- Your instructions -
Can you return all of the lines below verbatim, in their original order?

___ Material provided

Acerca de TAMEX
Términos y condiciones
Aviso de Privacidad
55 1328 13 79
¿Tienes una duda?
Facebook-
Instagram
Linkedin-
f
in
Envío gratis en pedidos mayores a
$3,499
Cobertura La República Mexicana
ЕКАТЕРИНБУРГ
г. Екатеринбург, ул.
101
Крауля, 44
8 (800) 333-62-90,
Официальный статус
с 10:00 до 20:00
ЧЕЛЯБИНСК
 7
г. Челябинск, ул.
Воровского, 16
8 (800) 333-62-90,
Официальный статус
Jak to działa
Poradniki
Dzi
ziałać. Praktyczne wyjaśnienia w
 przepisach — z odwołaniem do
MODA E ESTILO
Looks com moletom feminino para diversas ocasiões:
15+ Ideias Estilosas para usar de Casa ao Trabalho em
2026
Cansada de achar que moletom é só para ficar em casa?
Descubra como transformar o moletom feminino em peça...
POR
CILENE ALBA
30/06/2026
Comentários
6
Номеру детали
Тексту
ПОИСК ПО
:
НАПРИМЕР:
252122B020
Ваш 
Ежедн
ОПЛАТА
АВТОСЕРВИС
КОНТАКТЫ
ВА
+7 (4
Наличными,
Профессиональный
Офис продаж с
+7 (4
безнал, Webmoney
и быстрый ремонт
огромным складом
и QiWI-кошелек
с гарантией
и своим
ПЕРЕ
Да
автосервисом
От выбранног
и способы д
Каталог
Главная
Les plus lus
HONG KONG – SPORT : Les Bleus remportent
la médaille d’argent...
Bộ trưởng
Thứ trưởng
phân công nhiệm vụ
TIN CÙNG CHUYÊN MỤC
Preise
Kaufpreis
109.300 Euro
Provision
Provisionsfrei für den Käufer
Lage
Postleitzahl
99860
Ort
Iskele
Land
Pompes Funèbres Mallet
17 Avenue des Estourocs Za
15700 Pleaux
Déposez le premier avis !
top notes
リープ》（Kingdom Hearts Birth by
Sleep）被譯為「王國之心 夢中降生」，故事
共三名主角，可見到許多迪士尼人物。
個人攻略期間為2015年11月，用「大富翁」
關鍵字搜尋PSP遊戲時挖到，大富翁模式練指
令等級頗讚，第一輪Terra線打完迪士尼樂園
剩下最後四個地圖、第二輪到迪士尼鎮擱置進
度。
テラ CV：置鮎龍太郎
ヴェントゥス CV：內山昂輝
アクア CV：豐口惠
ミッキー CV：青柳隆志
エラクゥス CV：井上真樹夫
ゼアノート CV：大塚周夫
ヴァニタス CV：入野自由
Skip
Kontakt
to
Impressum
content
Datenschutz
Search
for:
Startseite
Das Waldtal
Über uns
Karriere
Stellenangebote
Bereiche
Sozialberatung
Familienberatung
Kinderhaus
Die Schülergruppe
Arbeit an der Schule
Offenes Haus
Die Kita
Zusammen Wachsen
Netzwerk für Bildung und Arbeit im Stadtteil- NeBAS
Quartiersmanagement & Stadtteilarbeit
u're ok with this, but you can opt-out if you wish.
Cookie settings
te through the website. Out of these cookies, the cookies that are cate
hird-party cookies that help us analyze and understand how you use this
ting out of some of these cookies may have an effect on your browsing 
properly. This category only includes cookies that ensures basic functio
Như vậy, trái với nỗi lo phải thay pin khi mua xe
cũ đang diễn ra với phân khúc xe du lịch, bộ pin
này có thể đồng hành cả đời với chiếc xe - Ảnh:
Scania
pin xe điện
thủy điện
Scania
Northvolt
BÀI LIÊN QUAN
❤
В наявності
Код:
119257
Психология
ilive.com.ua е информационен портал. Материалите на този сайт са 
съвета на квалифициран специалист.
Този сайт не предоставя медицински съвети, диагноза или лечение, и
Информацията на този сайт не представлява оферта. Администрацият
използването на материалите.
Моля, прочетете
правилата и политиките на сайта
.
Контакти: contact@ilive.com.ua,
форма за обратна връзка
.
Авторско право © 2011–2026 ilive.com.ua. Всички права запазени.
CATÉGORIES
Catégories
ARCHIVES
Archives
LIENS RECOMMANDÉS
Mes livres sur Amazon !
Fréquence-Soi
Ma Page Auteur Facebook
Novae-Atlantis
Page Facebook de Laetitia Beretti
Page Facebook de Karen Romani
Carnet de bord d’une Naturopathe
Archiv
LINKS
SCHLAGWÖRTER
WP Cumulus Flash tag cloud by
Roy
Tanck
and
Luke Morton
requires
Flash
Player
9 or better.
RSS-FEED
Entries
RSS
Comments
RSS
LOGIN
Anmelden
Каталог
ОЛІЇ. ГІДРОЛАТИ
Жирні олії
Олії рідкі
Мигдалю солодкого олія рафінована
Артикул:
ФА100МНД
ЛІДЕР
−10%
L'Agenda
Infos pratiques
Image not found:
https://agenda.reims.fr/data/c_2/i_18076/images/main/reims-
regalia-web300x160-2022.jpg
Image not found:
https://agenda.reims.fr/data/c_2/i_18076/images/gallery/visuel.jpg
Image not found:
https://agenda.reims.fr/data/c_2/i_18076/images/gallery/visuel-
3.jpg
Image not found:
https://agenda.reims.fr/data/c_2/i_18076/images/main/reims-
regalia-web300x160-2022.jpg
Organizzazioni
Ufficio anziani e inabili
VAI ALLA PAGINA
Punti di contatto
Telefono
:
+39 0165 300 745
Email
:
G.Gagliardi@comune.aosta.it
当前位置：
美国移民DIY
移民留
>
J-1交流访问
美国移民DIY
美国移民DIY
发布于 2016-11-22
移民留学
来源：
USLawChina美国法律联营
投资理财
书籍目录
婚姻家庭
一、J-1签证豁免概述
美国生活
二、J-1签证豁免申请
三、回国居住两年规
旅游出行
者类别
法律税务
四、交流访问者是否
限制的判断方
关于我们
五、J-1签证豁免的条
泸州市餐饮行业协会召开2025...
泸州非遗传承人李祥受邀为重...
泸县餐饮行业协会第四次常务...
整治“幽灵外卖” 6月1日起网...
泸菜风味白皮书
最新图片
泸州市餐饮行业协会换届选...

______

- Written answer -
Acerca de TAMEX
Términos y condiciones
Aviso de Privacidad
55 1328 13 79
¿Tienes una duda?
Facebook-
Instagram
Linkedin-
f
in
Envío gratis en pedidos mayores a
$3,499
Cobertura La República Mexicana
ЕКАТЕРИНБУРГ
г. Екатеринбург, ул.
101
Крауля, 44
8 (800) 333-62-90,
Официальный статус
с 10:00 до 20:00
ЧЕЛЯБИНСК
 7
г. Челябинск, ул.
Воровского, 16
8 (800) 333-62-90,
Официальный статус
Jak to działa
Poradniki
Dzi
ziałać. Praktyczne wyjaśnienia w
 przepisach — z odwołaniem do
MODA E ESTILO
Looks com moletom feminino para diversas ocasiões:
15+ Ideias Estilosas para usar de Casa ao Trabalho em
2026
Cansada de achar que moletom é só para ficar em casa?
Descubra como transformar o moletom feminino em peça...
POR
CILENE ALBA
30/06/2026
Comentários
6
Номеру детали
Тексту
ПОИСК ПО
:
НАПРИМЕР:
252122B020
Ваш 
Ежедн
ОПЛАТА
АВТОСЕРВИС
КОНТАКТЫ
ВА
+7 (4
Наличными,
Профессиональный
Офис продаж с
+7 (4
безнал, Webmoney
и быстрый ремонт
огромным складом
и QiWI-кошелек
с гарантией
и своим
ПЕРЕ
Да
автосервисом
От выбранног
и способы д
Каталог
Главная
Les plus lus
HONG KONG – SPORT : Les Bleus remportent
la médaille d’argent...
Bộ trưởng
Thứ trưởng
phân công nhiệm vụ
TIN CÙNG CHUYÊN MỤC
Preise
Kaufpreis
109.300 Euro
Provision
Provisionsfrei für den Käufer
Lage
Postleitzahl
99860
Ort
Iskele
Land
Pompes Funèbres Mallet
17 Avenue des Estourocs Za
15700 Pleaux
Déposez le premier avis !
top notes
リープ》（Kingdom Hearts Birth by
Sleep）被譯為「王國之心 夢中降生」，故事
共三名主角，可見到許多迪士尼人物。
個人攻略期間為2015年11月，用「大富翁」
關鍵字搜尋PSP遊戲時挖到，大富翁模式練指
令等級頗讚，第一輪Terra線打完迪士尼樂園
剩下最後四個地圖、第二輪到迪士尼鎮擱置進
度。
テラ CV：置鮎龍太郎
ヴェントゥス CV：內山昂輝
アクア CV：豐口惠
ミッキー CV：青柳隆志
エラクゥス CV：井上真樹夫
ゼアノート CV：大塚周夫
ヴァニタス CV：入野自由
Skip
Kontakt
to
Impressum
content
Datenschutz
Search
for:
Startseite
Das Waldtal
Über uns
Karriere
Stellenangebote
Bereiche
Sozialberatung
Familienberatung
Kinderhaus
Die Schülergruppe
Arbeit an der Schule
Offenes Haus
Die Kita
Zusammen Wachsen
Netzwerk für Bildung und Arbeit im Stadtteil- NeBAS
Quartiersmanagement & Stadtteilarbeit
u're ok with this, but you can opt-out if you wish.
Cookie settings
te through the website. Out of these cookies, the cookies that are cate
hird-party cookies that help us analyze and understand how you use this
ting out of some of these cookies may have an effect on your browsing 
properly. This category only includes cookies that ensures basic functio
Như vậy, trái với nỗi lo phải thay pin khi mua xe
cũ đang diễn ra với phân khúc xe du lịch, bộ pin
này có thể đồng hành cả đời với chiếc xe - Ảnh:
Scania
pin xe điện
thủy điện
Scania
Northvolt
BÀI LIÊN QUAN
❤
В наявності
Код:
119257
Психология
ilive.com.ua е информационен портал. Материалите на този сайт са 
съвета на квалифициран специалист.
Този сайт не предоставя медицински съвети, диагноза или лечение, и
Информацията на този сайт не представлява оферта. Администрацият
използването на материалите.
Моля, прочетете
правилата и политиките на сайта
.
Контакти: contact@ilive.com.ua,
форма за обратна връзка
.
Авторско право © 2011–2026 ilive.com.ua. Всички права запазени.
CATÉGORIES
Catégories
ARCHIVES
Archives
LIENS RECOMMANDÉS
Mes livres sur Amazon !
Fréquence-Soi
Ma Page Auteur Facebook
Novae-Atlantis
Page Facebook de Laetitia Beretti
Page Facebook de Karen Romani
Carnet de bord d’une Naturopathe
Archiv
LINKS
SCHLAGWÖRTER
WP Cumulus Flash tag cloud by
Roy
Tanck
and
Luke Morton
requires
Flash
Player
9 or better.
RSS-FEED
Entries
RSS
Comments
RSS
LOGIN
Anmelden
Каталог
ОЛІЇ. ГІДРОЛАТИ
Жирні олії
Олії рідкі
Мигдалю солодкого олія рафінована
Артикул:
ФА100МНД
ЛІДЕР
−10%
L'Agenda
Infos pratiques
Image not found:
https://agenda.reims.fr/data/c_2/i_18076/images/main/reims-
regalia-web300x160-2022.jpg
Image not found:
https://agenda.reims.fr/data/c_2/i_18076/images/gallery/visuel.jpg
Image not found:
https://agenda.reims.fr/data/c_2/i_18076/images/gallery/visuel-
3.jpg
Image not found:
https://agenda.reims.fr/data/c_2/i_18076/images/main/reims-
regalia-web300x160-2022.jpg
Organizzazioni
Ufficio anziani e inabili
VAI ALLA PAGINA
Punti di contatto
Telefono
:
+39 0165 300 745
Email
:
G.Gagliardi@comune.aosta.it
当前位置：
美国移民DIY
移民留
>
J-1交流访问
美国移民DIY
美国移民DIY
发布于 2016-11-22
移民留学
来源：
USLawChina美国法律联营
投资理财
书籍目录
婚姻家庭
一、J-1签证豁免概述
美国生活
二、J-1签证豁免申请
三、回国居住两年规
旅游出行
者类别
法律税务
四、交流访问者是否
限制的判断方
关于我们
五、J-1签证豁免的条
泸州市餐饮行业协会召开2025...
泸州非遗传承人李祥受邀为重...
泸县餐饮行业协会第四次常务...
整治“幽灵外卖” 6月1日起网...
泸菜风味白皮书
最新图片
泸州市餐饮行业协会换届选...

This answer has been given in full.